St. Pete couple can use their $15,000 driveway — with one condition

In a sometime confusing session, the city's Development Review Commission agreed Wednesday that Larry and Dana Cremo could park in their new $15,000 driveway as long as they remove a small portion
Larry Cremo and Dana Cremo pose on the driveway they added to their St. Petersburg home during renovations of the home where Dana Cremo was raised. After renovations were completed, the driveway was flagged as a code violation. [JOHN PENDYGRAFT | TIMES]
Larry Cremo and Dana Cremo pose on the driveway they added to their St. Petersburg home during renovations of the home where Dana Cremo was raised. After renovations were completed, the driveway was flagged as a code violation. [JOHN PENDYGRAFT | TIMES]
Published December 6
Updated December 7

ST. PETERSBURG — The Great Driveway Flap has been resolved — almost.

After some confusion, the city's Development Review Commission agreed Wednesday that Larry and Dana Cremo can park in their new $15,000 driveway as long as they remove a small portion close to city-owned property.

"I feel absolutely terrific,'' Cremo, a former Navy and Delta Airlines pilot said after the hearing. "It's a compromise but I've always been open to a compromise.''

As part of a major home renovation, the Cremos installed what actually is a parking pad made of pavers in front of their house on Beach Drive in the Old Northeast. They had been parking there for several months when an inspector cited them in January for violating codes by putting in what the city claimed was an illegal driveway.

At Wednesday's hearing, the Cremos sought an after-the-fact variance to use their front parking area. Things got off to a tense start because of a city staff report that indicated — incorrectly — that the couple also sought approval to extend the pad/driveway to Beach Drive.
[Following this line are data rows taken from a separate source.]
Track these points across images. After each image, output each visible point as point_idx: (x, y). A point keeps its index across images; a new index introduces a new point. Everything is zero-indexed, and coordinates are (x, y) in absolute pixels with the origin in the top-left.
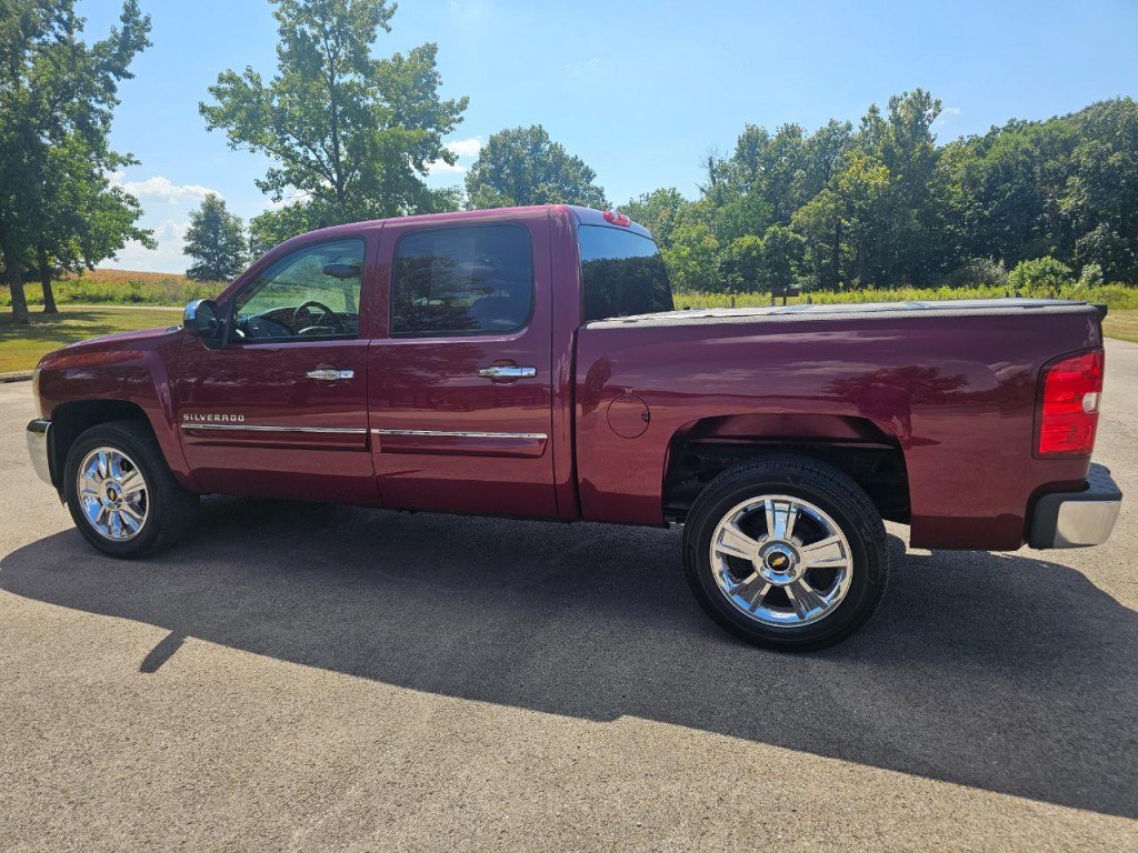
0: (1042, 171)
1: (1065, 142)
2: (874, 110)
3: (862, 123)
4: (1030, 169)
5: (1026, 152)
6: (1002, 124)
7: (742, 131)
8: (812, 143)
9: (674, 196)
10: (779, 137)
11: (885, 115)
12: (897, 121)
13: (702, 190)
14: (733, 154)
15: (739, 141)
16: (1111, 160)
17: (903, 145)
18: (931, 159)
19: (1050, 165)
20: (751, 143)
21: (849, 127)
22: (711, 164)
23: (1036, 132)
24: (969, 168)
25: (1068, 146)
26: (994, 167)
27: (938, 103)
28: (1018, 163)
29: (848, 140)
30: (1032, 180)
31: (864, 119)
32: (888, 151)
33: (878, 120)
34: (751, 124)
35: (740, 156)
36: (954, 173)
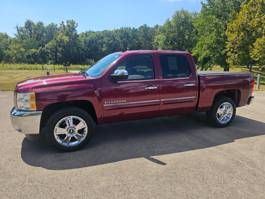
0: (98, 42)
1: (101, 37)
2: (63, 22)
3: (60, 25)
4: (96, 42)
5: (95, 38)
6: (88, 31)
7: (26, 21)
8: (47, 27)
9: (6, 35)
10: (38, 24)
11: (66, 24)
12: (68, 26)
13: (15, 35)
14: (24, 26)
15: (25, 23)
16: (110, 42)
17: (71, 32)
18: (77, 36)
19: (100, 41)
20: (29, 24)
21: (57, 25)
22: (17, 28)
23: (96, 34)
24: (85, 40)
25: (102, 38)
26: (90, 40)
27: (77, 24)
28: (94, 40)
29: (57, 28)
30: (97, 44)
31: (60, 24)
32: (67, 33)
33: (64, 25)
34: (28, 19)
35: (26, 27)
36: (82, 40)
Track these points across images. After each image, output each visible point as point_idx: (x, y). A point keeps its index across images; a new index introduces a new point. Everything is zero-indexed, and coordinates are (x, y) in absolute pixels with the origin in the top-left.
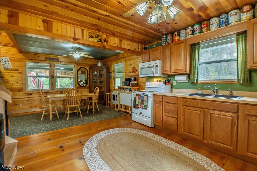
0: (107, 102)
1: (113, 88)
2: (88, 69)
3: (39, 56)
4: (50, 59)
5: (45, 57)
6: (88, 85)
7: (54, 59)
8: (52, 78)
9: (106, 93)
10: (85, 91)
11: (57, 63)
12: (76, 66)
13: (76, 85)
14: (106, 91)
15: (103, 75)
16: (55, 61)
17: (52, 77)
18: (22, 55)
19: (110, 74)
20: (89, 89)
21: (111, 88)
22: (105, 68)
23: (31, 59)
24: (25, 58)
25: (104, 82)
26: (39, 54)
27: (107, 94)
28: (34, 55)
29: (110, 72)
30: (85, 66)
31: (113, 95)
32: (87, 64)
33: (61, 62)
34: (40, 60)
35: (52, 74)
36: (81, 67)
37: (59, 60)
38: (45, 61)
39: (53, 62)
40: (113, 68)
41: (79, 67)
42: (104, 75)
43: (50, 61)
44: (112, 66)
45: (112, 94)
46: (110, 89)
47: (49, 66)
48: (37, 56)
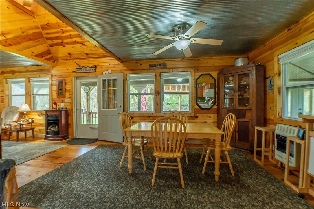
0: (259, 149)
1: (278, 117)
2: (216, 77)
3: (141, 63)
4: (155, 65)
5: (148, 65)
6: (215, 107)
7: (160, 65)
8: (157, 95)
9: (257, 128)
10: (210, 117)
11: (165, 70)
12: (193, 73)
13: (193, 106)
14: (255, 121)
15: (249, 85)
16: (161, 69)
17: (158, 93)
18: (123, 66)
19: (268, 81)
20: (216, 115)
21: (270, 116)
22: (254, 68)
23: (133, 69)
24: (126, 68)
25: (250, 100)
26: (141, 61)
27: (258, 131)
28: (136, 63)
29: (267, 76)
30: (211, 71)
31: (277, 135)
32: (215, 66)
33: (169, 68)
34: (143, 69)
35: (158, 90)
36: (203, 73)
37: (168, 66)
38: (149, 70)
39: (159, 70)
40: (279, 64)
41: (200, 74)
42: (251, 85)
43: (154, 69)
44: (273, 60)
45: (273, 133)
46: (268, 117)
47: (154, 77)
48: (139, 64)
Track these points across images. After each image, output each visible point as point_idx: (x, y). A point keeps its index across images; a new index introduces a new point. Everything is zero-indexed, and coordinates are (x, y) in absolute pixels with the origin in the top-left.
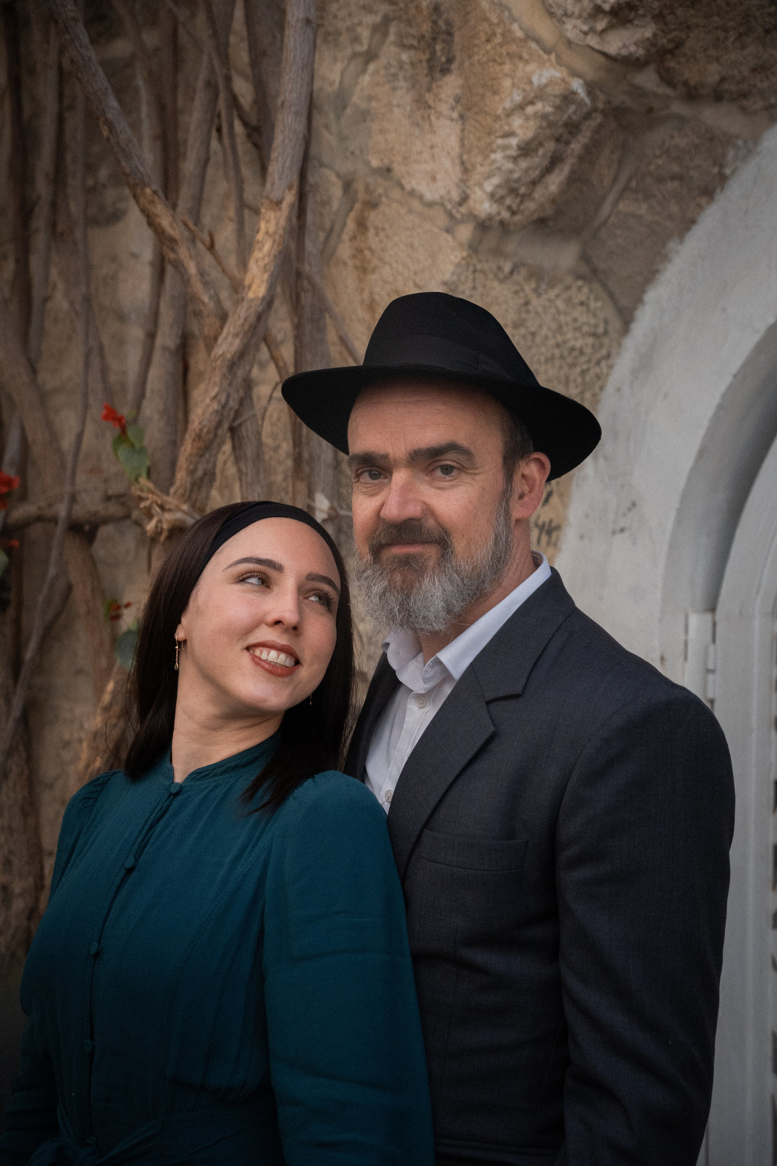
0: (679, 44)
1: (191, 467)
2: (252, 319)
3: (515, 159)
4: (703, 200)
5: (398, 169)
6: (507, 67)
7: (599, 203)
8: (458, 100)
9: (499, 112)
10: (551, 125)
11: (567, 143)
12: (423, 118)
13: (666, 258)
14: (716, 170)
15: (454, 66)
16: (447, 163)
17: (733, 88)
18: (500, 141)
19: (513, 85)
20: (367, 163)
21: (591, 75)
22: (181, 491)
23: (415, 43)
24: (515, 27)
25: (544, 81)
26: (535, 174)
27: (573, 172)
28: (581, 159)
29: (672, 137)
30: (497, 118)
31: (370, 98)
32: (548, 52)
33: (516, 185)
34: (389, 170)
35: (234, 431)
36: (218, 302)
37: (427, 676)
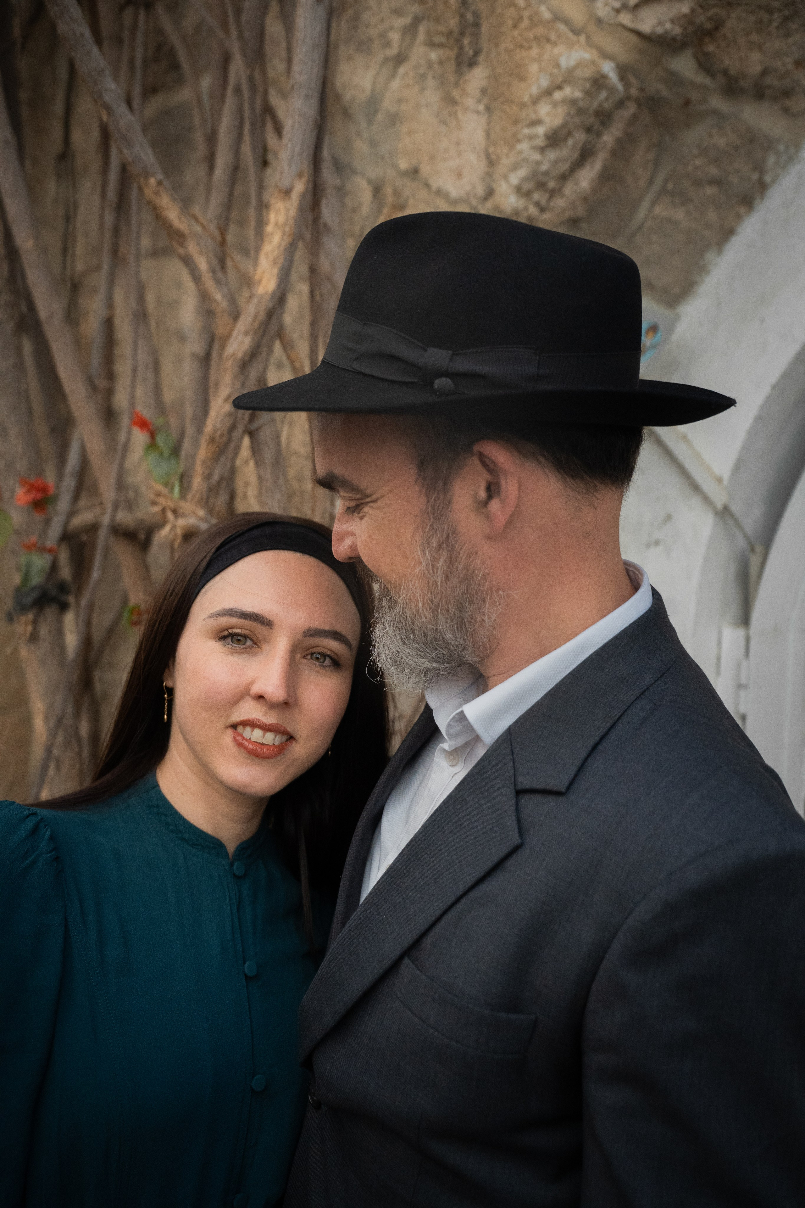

“No! No! No!” Cremo told the commissioners. "We never, ever acted to connect to Beach Drive.''

The Cremos' architect, Jim Bedinghaus, said the site plans he initially drew up showed the paved area extending across city land to Beach Drive. But after a zoning official said the Cremos would need a variance to do that, Bedinghaus revised the plans to keep the parking pad entirely on their property. Those revised plans were okayed, he said.

"The signed and sealed construction documents are the ones to go by,'' he told commissioners. "Everything shown in the drawings involving the site plans was approved by the city.''

Those drawings, however, could not be located Wednesday.

"What concerns me is that nobody can produce the drawing that was approved,'' Commissioner John Barie said. "It blows apart the notion that we have an orderly process here.''

Commissioner chairman Matt Walker, a professional engineer, said he understood the Cremos' frustration at being cited for a code violation after a city official said they did not need a variance.

"When city staff tells us we can do something, we depend on that,'' he said. Walker added that many other houses along Beach Drive have driveways that extend to the street.

"You're not approving anything that's going to stand out,'' he told other commissioners.

After it was pointed out to them, the Cremos acknowledged that their pad was installed closer than allowed to city land. They agreed to remove about 60 square feet of pavers to comply with code.

"We'll take it out and be able to park, which was the whole objective,'' Cremo said.